/cdn.vox-cdn.com/uploads/chorus_image/image/67700850/usa_today_15102872.0.jpg)
Tonight the New York Red Bulls will face the New England Revolution in a match that required a 15-11 vote last week to determine whether it actually matters.
After a week of league office-fanned outrage over a decision made by a longstanding supporters organization, it has been decided that North American soccer will make a futile attempt to enshrine the disjointed 2020 Major League Soccer season without the inevitable asterisks and disclaimers. The Supporters’ Shield will be handed out to whichever team finishes first (or potentially whoever obtains the highest points per game) in a season that at no point resembled the taut, rigorous marathon normally required to etch your name on to the trophy.
After the two-week false start in March and the eerie Disney compound tournament in July, the third, in-stadium stage of the league’s attempt to salvage something resembling a 2020 season in the face of the covid-19 pandemic has been perhaps the most disjointed. Even if it’s been in numbers more reminiscent of a mid-December college bowl game named after a pet toy website, the ability of some teams to play in front of fans while others play in front of advertising projection tarps erodes any sense of competitive integrity. Professionals forced to abandon their craft entirely for the early part of the season are only recently working up to sharpness, with some of the league’s most decorated players of recent years opting out of large chunks of the season. Furthermore, entire teams like Dallas and Colorado have missed significant portions of the makeshift schedule due to positive virus tests, while the league’s Canadian clubs have been forced to play huge stretches of their “home” schedule in neutral American venues.
This doesn’t even begin to mention the more abstract toll of the broader pandemic on the day-to-day human psyche of the league’s talent, and the players and personnel playing out these games are certainly to be be commended. But the usual communal spirit that drives the emotion of sport on and off the field is painfully absent. Outside of fulfilling television contracts and sponsor engagement quotas, there is little reason to be straining to hand out trophies for a season that, unlike the major European leagues and fall-to-spring American sports, never truly began in any meaningful sense.
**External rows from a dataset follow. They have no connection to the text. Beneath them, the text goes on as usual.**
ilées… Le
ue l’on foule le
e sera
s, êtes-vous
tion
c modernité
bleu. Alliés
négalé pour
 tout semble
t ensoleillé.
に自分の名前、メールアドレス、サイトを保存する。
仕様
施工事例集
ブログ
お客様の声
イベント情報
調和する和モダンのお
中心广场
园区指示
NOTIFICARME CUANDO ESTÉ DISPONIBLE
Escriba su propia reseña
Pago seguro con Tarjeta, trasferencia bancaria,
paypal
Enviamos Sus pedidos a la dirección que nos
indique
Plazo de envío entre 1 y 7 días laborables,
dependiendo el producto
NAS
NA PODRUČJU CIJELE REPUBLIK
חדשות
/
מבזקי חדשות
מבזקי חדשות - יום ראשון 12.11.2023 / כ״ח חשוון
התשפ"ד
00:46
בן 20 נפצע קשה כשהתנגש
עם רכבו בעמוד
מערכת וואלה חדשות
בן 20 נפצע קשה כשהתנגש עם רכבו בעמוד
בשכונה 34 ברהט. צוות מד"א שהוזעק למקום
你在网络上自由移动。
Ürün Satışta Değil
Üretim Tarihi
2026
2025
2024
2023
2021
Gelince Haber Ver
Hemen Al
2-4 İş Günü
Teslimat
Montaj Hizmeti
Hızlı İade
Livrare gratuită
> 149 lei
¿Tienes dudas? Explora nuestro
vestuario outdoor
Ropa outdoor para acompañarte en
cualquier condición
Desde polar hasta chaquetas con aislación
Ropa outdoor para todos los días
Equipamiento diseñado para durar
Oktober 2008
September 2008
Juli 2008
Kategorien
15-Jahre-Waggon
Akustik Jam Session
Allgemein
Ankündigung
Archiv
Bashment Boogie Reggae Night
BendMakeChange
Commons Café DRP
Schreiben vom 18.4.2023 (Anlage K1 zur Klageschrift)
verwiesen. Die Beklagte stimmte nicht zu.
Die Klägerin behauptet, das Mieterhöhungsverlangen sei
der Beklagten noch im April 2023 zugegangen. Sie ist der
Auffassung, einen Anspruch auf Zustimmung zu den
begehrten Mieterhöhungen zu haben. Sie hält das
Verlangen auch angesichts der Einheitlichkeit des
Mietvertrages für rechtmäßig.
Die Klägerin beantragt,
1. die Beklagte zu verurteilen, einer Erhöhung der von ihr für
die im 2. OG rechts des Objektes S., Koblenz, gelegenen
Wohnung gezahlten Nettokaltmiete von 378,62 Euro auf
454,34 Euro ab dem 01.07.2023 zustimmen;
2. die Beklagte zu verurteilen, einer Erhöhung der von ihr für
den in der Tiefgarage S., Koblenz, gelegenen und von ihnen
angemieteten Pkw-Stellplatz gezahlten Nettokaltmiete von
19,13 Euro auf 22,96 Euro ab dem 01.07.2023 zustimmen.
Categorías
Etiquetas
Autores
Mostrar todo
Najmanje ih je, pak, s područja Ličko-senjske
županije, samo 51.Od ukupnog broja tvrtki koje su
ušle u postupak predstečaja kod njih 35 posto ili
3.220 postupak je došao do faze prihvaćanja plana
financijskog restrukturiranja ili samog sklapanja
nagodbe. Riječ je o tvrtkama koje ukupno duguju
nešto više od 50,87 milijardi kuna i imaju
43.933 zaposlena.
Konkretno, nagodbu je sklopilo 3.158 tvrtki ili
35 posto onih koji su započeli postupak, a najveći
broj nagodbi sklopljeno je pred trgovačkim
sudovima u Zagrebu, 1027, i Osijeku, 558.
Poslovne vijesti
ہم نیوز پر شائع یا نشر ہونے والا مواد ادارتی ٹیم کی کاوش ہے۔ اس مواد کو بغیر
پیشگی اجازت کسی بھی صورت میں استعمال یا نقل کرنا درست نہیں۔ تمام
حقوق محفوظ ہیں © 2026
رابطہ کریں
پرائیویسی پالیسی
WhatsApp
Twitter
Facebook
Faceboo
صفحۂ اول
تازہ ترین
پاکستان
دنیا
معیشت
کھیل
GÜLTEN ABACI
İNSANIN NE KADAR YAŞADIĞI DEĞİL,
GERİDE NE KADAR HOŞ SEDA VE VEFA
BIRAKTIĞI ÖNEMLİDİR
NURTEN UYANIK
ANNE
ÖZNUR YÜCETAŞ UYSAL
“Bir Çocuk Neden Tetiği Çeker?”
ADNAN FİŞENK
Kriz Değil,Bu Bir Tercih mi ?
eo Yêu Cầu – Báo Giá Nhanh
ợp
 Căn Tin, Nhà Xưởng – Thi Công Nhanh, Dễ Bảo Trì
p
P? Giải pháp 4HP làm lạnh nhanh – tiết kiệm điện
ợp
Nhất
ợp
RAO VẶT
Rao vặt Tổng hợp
Comments from San Jose Earthquakes manager Matias Almeyda last week appear to illustrate that this point of view exists within the rank-and-file of the league operation.
Almeyda: “I hope this season ends. I’ve spoken to four (#MLS) coaches about it, and we all agree.” #Quakes74
— Joel Soria (@soriajoelfutbol) October 19, 2020
The New York Red Bulls have experienced their own microcosm of 2020 in their clear shift to a preseason-like approach to the remainder of this misfired year since the dismissal of manager Chris Armas last month. While Armas’ newly-hired replacement Gerhard Struber makes pit stops in Brazil instead of rushing into the heavily-tarped stadiums of North America, the Red Bulls are rolling out a frequently-shifting set of lineups under interim boss Bradley Carnell. New York was one of the few MLS clubs to allow select international players to travel to overseas training camps this month, allowing even further room to pursue what appears to be experimentation and talent evaluation in preparation for a new regime.
Perhaps it is with the Red Bulls that one can find a more appropriate perspective on 2020. Even if this weren’t a team in flux on the field and the bench, it would be silly to take a utilitarian, must-win approach to win trophies that would be smeared by history book asterisks and unsavory internet lore. Despite clear flashes of talent, one must not expect world-beating heroics from new signings like Dru Yearwood, coming off almost a year without match fitness and onboarding to a team without an fleshed-out plan or authority figure. The persistent deployment of striker Tom Barlow despite his snake-bit finishing of late makes more sense when one understands him as a proxy of Struber’s ideal type of forward. Even positives like the overnight celebrity status of Caden Clark must be viewed in the proper context of games that have been reduced to glorified scrimmages.
As the team heads into its final three fixtures of the “regular season” starting tonight against New England, allow yourself not to ignore these games, but to view them intently in the same way that the club itself is. This is preseason for not only the 2021 season but a new era for an overhauled club that appears to be calling itself Red Bull New York more and more in official communications as it looks to put itself back at the top of a regrouped league. Let everybody else fight for trophies handed out because of social media mobs or a playoff tournament that practically everybody is qualifying for. We’re preparing for a world that will hopefully look more like we’re used to soon.